# Truck Campers



## nascarcamper (Jan 27, 2005)

I'm considering buying a slide in truck camper for short getaways or fishing on the beach. I have the 3/4 ton super crew truck so it limits me on the length of the unit. I'm impressed with the six pack utility as the weight is low and I can mod it up like I want it. I'll keep the outback for real camping trips but there is times I could use something smaller than the outback but more convienant than the tent. Specific questions would be ease of loading and storage and comfort level. What about the popup kind too. I don't want the great big ones as they would be difficult to haul in the soft sand and I would imagine they wouldn't drive very well. Any converts out there with enlightening info? Thanks...


----------



## 7heaven (Jun 4, 2005)

I grew up with a 11' camper and there were 7 of us. I'm not sure how my parents did it. As I recall, it was pretty simple to off-load onto the driveway when we weren't using it. There were jacks that attached to the 4 corners, you could use them for stability while camping or for pulling the camper off the truck.


----------



## Steelhead (Nov 14, 2005)

I have used one several times and find them convenient for access to places you may not want, or be able, to take a TT. They are easy to off load and use at your destination if there is a level spot. Just be sure that it isn't too heavy for your pickup or you get sway and handling problems etc. Can be really nice for one or two person remote get aways


----------



## Grandeken (Feb 16, 2004)

I had a 11 ft slide in and loved it. I am sorry that I sold it. was the best for places that are had to get to. for camping and fishing or ATVing Snow mobiling it worked real well. After we bought the 5th wheel I did't think we would use it but I found out the hard way I was wrong. Ken


----------



## Y-Guy (Jan 30, 2004)

Available data:

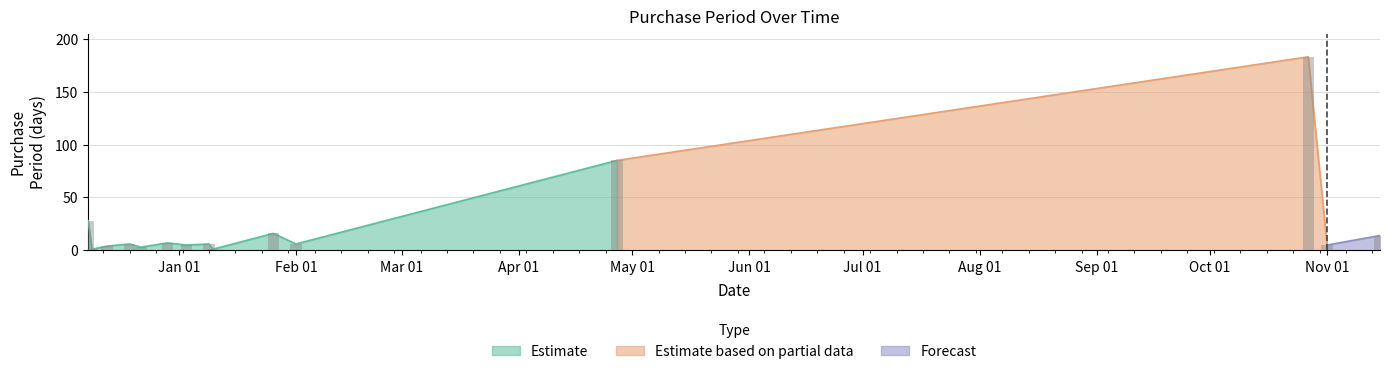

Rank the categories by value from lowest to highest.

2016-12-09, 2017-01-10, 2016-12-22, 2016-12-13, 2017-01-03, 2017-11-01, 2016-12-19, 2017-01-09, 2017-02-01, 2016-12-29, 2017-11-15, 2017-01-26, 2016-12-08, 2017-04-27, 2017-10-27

Apply what you read:
1. Rewrite the truck camper thread from "## nascarcamper (Jan" down to "enlightening info? Thanks...", swapping "outback" for "travel trailer" throughout.
2. Resume the truck camper thread after its last line and write what comes next.

Expected results:
1.
## nascarcamper (Jan 27, 2005)

I'm considering buying a slide in truck camper for short getaways or fishing on the beach. I have the 3/4 ton super crew truck so it limits me on the length of the unit. I'm impressed with the six pack utility as the weight is low and I can mod it up like I want it. I'll keep the travel trailer for real camping trips but there is times I could use something smaller than the travel trailer but more convienant than the tent. Specific questions would be ease of loading and storage and comfort level. What about the popup kind too. I don't want the great big ones as they would be difficult to haul in the soft sand and I would imagine they wouldn't drive very well. Any converts out there with enlightening info? Thanks...

2.
You can find these on the used market at pretty good prices. Lance seems to be one of the better ones, but might be to large. If you are looking for a good price let a few area dealers know, they may get one on trade that they are willing to negotiate on. RV.net has a truck camper forum too, might help in your learning quest.


----------



## PDX_Doug (Nov 16, 2004)

A gentleman I work with, has an Arctic Fox slide in camper. Very nice unit, but I feels kind of claustrophobic in it after the 28RS-DS.









Happy Trails,
Doug


----------



## Humpty (Apr 20, 2005)

In your research, don't expect much from the RV Show when it comes to town. I think we only had 1 or 2 max at the show in Raleigh last year.


----------



## nascarcamper (Jan 27, 2005)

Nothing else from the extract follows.